Try it
Starting with the line below that holds "right wrist: (29, 134)" and stopping after the line that holds "left eye: (241, 83)", transcribe the lines exactly, leaving out all pictures.

Dataset excerpts:
=== Section Start ===

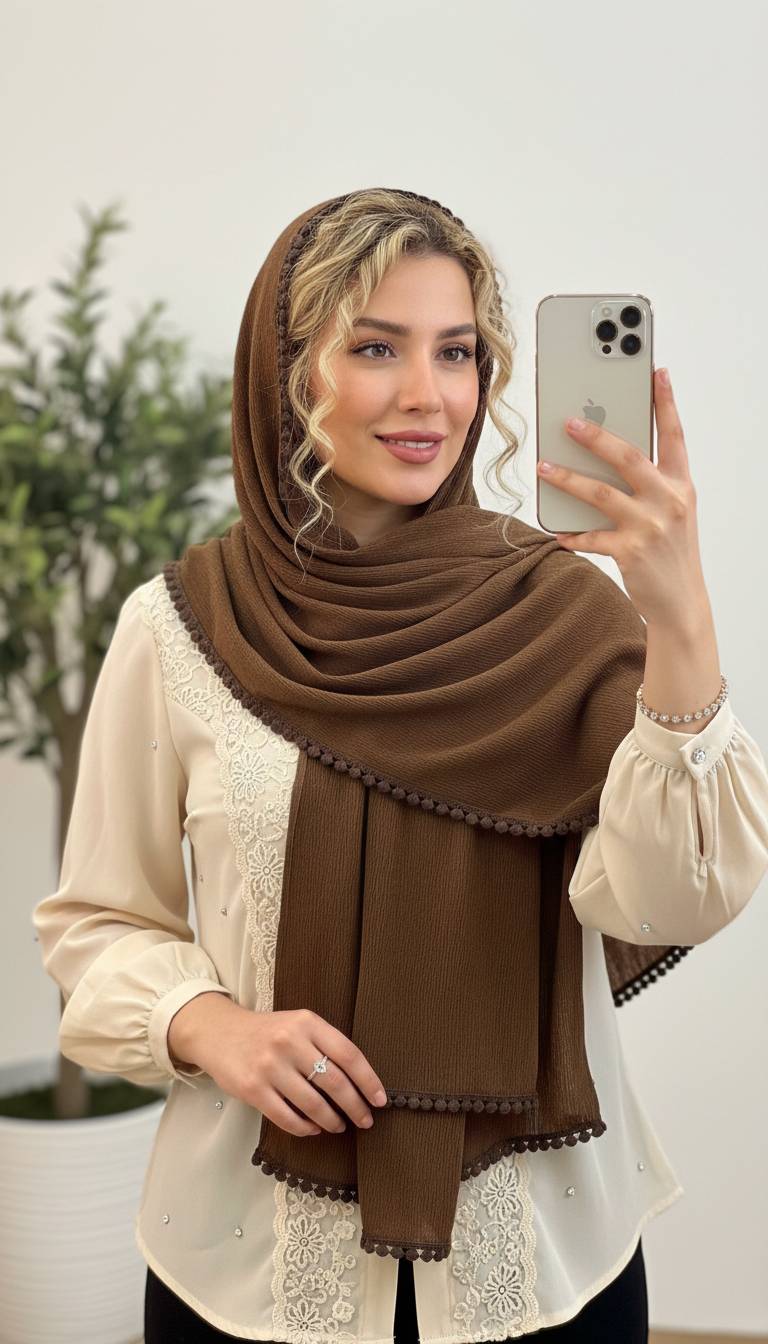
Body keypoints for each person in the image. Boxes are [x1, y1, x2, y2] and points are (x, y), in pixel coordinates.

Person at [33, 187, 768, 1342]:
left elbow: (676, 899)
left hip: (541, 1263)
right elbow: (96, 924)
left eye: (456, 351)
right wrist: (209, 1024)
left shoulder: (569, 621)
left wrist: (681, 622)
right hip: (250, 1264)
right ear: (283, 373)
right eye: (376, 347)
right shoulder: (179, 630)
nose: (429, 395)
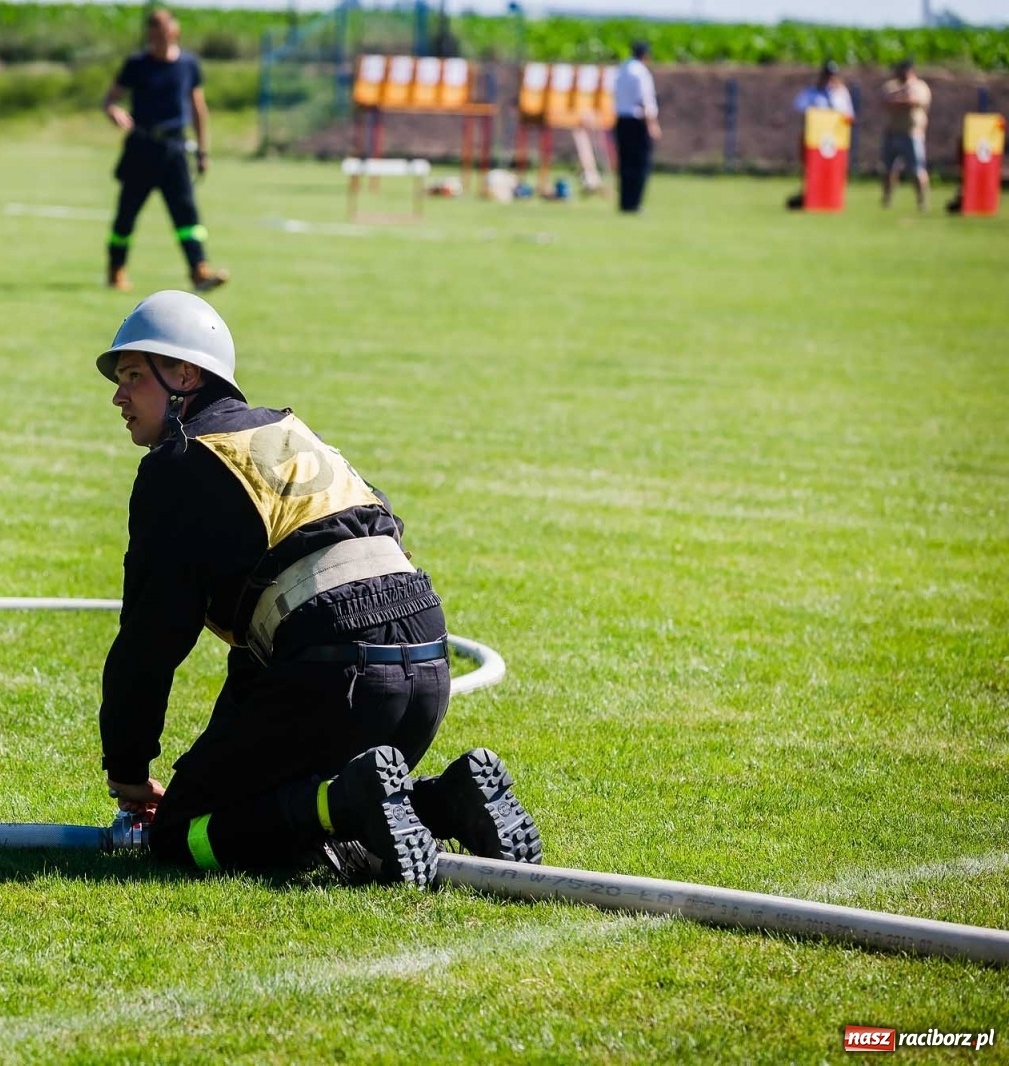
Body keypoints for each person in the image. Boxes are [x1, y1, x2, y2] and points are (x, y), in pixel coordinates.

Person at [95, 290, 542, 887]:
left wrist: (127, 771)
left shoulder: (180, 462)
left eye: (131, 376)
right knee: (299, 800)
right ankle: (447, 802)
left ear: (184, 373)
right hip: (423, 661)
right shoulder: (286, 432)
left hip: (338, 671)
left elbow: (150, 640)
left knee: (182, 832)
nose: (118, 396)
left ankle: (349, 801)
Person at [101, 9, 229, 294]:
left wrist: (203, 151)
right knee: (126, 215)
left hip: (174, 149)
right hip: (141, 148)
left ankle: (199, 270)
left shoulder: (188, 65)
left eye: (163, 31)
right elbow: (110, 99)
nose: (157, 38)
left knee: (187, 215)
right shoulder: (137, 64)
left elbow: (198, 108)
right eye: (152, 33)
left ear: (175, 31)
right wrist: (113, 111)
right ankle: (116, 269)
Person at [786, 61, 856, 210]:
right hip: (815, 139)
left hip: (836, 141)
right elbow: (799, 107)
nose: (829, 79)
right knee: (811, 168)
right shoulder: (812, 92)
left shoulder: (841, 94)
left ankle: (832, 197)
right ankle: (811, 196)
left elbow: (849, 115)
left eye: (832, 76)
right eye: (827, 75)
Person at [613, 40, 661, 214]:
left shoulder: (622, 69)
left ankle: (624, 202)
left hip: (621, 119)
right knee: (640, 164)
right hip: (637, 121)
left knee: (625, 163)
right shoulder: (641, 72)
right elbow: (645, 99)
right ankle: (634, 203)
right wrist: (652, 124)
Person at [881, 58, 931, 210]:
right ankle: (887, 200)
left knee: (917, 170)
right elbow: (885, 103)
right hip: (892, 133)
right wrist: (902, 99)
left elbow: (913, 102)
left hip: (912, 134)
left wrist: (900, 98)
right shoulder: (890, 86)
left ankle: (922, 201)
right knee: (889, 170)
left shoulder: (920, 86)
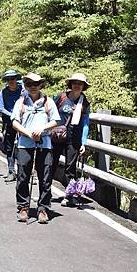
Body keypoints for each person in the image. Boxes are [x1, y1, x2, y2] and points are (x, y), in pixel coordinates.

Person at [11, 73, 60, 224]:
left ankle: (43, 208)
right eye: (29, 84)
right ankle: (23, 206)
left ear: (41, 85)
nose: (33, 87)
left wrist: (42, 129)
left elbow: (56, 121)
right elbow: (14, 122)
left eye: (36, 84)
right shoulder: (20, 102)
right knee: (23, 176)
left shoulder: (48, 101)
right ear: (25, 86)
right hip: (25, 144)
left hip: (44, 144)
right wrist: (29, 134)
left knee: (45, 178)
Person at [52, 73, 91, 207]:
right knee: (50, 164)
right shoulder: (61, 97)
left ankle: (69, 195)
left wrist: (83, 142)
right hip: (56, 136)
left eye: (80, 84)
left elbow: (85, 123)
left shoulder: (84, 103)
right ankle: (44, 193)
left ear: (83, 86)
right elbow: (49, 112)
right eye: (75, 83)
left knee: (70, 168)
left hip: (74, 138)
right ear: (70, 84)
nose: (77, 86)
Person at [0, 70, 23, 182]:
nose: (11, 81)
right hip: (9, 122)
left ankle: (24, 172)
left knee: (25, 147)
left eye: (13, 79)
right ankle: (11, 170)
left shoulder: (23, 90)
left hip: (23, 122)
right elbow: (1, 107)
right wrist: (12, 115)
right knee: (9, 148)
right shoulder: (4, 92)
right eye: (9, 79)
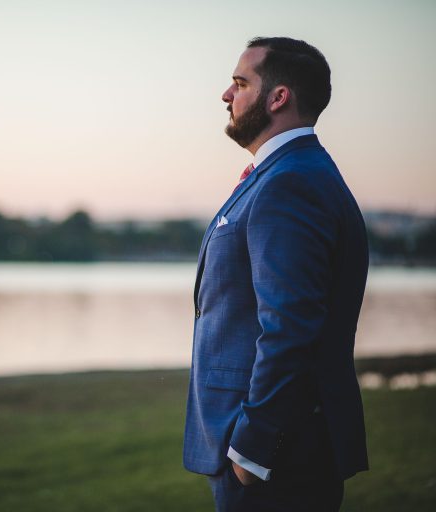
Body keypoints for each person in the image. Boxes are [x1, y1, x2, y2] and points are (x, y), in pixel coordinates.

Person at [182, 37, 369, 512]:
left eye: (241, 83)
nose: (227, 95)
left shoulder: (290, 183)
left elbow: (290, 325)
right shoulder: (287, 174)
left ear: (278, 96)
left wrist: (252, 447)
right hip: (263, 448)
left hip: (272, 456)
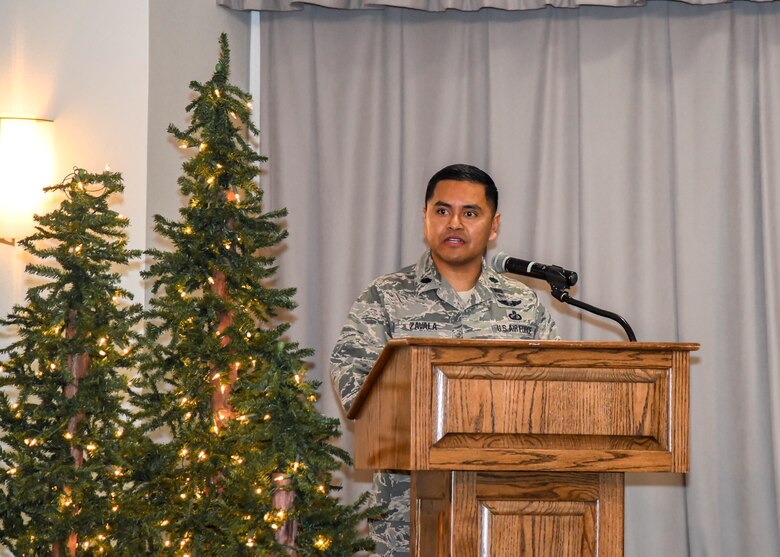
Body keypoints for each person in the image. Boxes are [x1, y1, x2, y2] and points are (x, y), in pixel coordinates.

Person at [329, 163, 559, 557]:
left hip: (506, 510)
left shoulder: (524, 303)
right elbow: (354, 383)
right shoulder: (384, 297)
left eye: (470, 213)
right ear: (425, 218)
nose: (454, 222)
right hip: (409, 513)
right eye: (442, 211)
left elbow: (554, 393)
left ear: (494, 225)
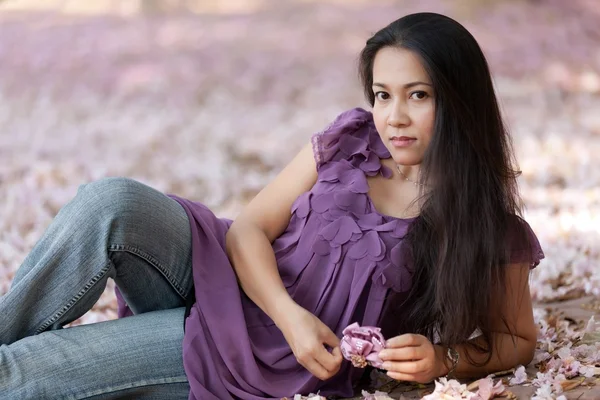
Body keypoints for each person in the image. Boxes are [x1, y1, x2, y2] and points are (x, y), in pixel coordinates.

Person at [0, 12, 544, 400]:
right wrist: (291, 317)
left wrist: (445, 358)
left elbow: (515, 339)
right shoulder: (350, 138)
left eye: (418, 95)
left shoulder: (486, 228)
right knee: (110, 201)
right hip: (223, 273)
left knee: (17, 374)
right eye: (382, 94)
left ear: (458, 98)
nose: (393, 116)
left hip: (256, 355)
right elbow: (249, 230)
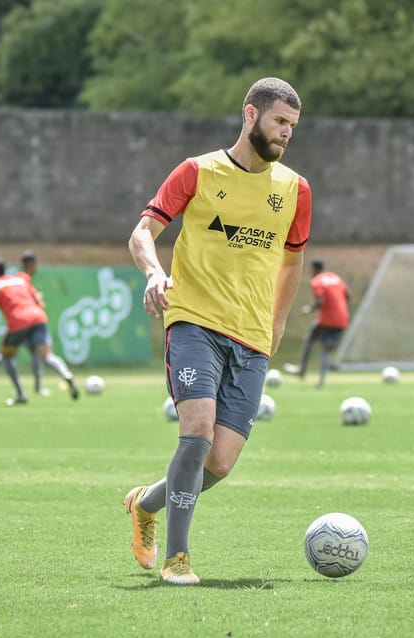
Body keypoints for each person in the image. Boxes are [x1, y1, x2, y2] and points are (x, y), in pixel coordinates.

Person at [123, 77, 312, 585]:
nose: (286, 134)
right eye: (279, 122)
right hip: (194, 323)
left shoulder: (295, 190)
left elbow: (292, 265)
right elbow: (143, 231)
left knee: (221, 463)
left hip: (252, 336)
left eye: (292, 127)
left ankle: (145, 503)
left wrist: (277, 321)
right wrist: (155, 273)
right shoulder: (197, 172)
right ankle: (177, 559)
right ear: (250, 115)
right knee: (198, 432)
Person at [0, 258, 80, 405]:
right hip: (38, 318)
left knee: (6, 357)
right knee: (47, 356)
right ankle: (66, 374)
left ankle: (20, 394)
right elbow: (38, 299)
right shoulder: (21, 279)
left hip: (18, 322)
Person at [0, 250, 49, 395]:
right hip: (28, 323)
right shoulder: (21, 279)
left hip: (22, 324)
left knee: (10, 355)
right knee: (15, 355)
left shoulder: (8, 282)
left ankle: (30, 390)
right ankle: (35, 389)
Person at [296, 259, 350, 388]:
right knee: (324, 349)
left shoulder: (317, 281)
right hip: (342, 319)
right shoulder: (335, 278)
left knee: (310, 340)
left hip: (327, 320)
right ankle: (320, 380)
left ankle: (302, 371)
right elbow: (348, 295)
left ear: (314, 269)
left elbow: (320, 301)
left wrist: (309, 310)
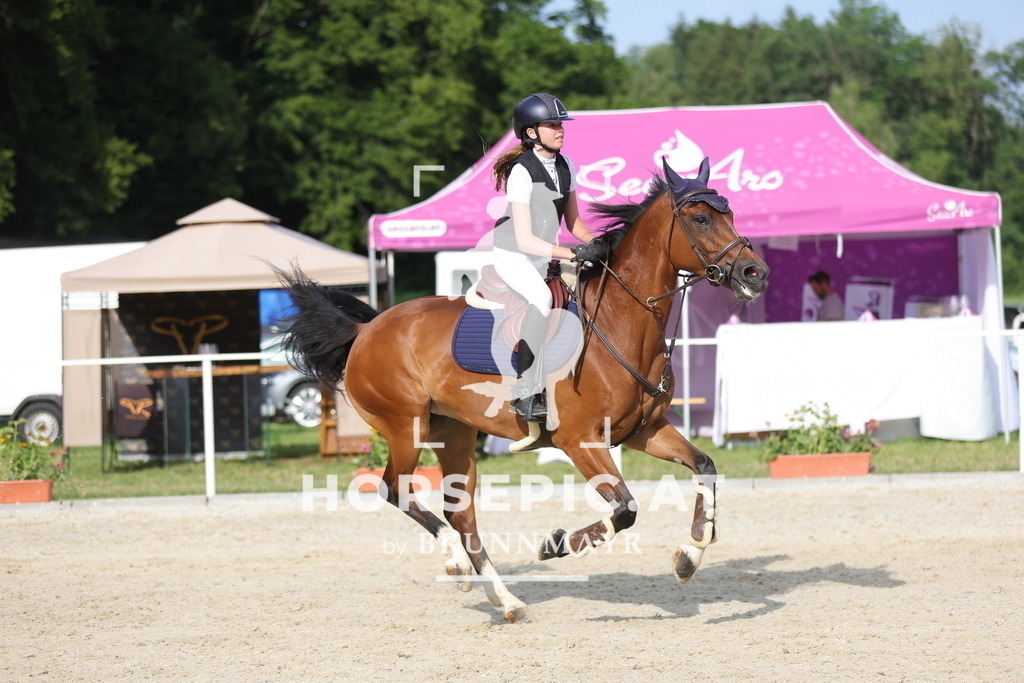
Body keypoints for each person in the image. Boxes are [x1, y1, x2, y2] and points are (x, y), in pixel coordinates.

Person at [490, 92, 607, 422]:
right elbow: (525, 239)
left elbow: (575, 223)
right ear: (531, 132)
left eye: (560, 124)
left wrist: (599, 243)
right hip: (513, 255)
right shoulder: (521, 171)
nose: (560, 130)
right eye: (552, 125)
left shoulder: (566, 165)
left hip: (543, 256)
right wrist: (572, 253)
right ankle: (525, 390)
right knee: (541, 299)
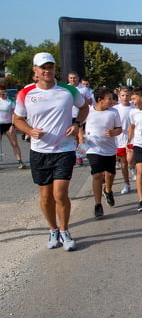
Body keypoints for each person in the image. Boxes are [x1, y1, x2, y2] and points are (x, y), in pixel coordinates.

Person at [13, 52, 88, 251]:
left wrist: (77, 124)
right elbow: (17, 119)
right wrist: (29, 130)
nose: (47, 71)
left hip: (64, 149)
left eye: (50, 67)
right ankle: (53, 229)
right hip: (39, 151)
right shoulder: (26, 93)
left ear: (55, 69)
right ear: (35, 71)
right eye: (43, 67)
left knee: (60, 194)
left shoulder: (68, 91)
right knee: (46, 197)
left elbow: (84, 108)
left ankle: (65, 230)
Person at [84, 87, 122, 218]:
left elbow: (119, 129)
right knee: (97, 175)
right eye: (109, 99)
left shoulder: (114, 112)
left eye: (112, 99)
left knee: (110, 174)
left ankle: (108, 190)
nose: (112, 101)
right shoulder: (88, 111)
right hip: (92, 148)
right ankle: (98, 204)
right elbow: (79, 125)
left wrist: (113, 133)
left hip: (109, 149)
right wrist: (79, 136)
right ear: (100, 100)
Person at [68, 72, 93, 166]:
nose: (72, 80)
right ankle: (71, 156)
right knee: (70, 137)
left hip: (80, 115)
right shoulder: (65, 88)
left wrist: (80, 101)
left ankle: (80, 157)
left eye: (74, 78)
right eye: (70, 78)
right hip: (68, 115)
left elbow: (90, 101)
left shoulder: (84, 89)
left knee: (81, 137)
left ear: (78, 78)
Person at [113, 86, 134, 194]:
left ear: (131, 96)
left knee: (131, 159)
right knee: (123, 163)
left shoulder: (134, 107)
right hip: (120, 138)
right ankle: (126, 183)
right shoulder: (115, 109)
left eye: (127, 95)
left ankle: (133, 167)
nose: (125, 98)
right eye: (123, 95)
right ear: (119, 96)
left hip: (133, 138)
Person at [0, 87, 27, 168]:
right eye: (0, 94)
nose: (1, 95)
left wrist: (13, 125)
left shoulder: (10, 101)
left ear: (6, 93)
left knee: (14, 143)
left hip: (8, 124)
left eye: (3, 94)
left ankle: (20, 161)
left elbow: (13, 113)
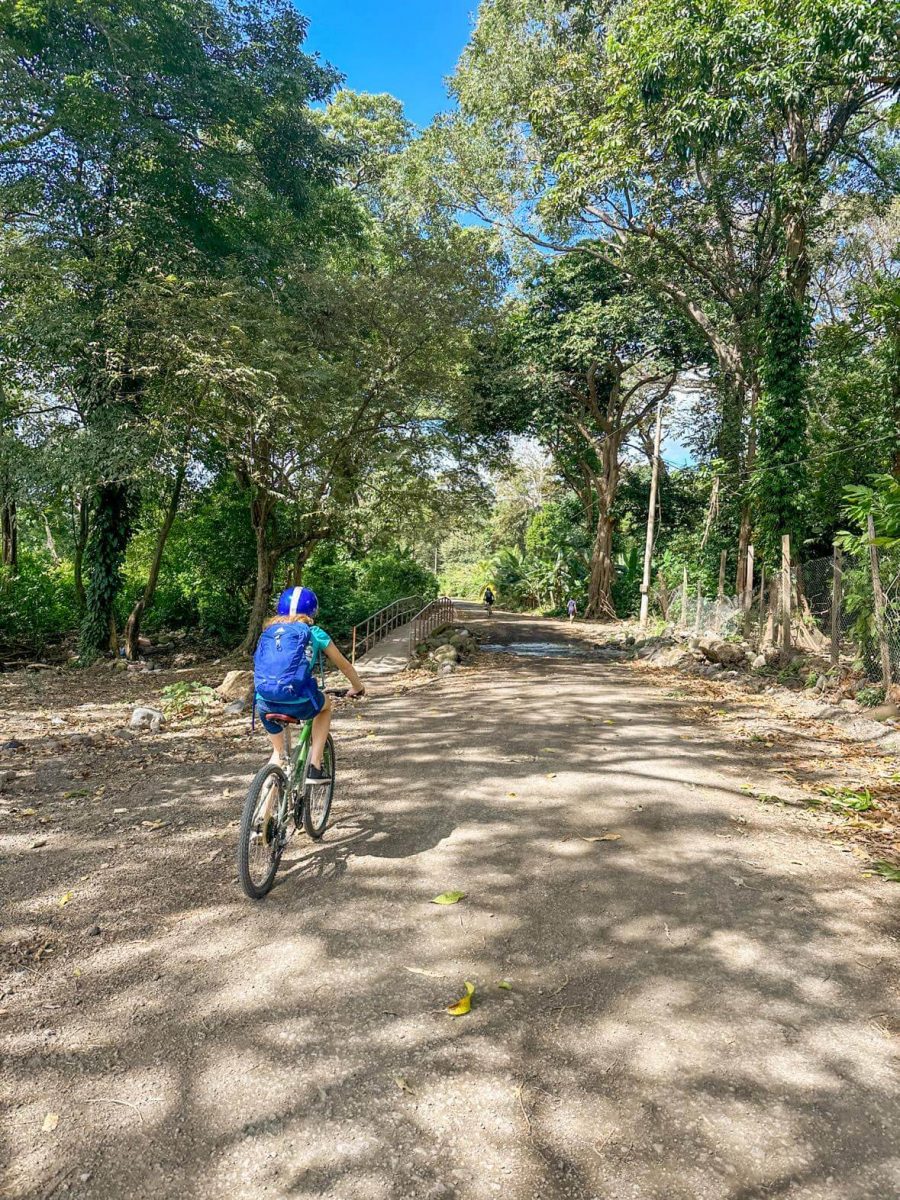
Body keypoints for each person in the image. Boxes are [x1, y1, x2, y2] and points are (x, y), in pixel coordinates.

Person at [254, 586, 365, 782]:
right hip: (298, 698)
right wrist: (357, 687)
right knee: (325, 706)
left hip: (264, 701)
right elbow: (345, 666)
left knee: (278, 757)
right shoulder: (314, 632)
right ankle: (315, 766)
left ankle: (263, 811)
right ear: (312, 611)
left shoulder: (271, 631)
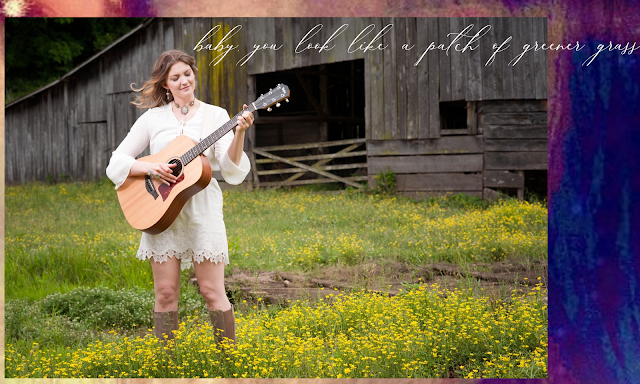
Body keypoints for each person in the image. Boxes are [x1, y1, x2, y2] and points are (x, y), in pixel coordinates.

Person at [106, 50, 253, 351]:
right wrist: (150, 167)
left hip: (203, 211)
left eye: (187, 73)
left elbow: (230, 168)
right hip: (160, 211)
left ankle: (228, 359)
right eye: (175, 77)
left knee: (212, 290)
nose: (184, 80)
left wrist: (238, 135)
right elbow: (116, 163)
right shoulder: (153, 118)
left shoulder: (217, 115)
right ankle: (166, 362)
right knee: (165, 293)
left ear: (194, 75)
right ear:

=== Section End ===

Answer to this exercise
right wrist: (29, 134)
left knee: (45, 178)
Person at [52, 73, 91, 207]:
right knee: (50, 164)
right shoulder: (61, 97)
left ankle: (69, 195)
left wrist: (83, 142)
right hip: (56, 136)
left eye: (80, 84)
left elbow: (85, 123)
left shoulder: (84, 103)
right ankle: (44, 193)
left ear: (83, 86)
right elbow: (49, 112)
right eye: (75, 83)
left knee: (70, 168)
left hip: (74, 138)
right ear: (70, 84)
nose: (77, 86)
Person at [0, 70, 23, 182]:
nose: (11, 81)
right hip: (9, 122)
left ankle: (24, 172)
left knee: (25, 147)
left eye: (13, 79)
right ankle: (11, 170)
left shoulder: (23, 90)
left hip: (23, 122)
right elbow: (1, 107)
right wrist: (12, 115)
right knee: (9, 148)
right shoulder: (4, 92)
right eye: (9, 79)
Body keypoints for each person in the image. Boxes are [x1, y1, x2, y2] and points are (x, y), in pixel coordinates.

Person at [182, 37, 369, 512]:
left eye: (241, 83)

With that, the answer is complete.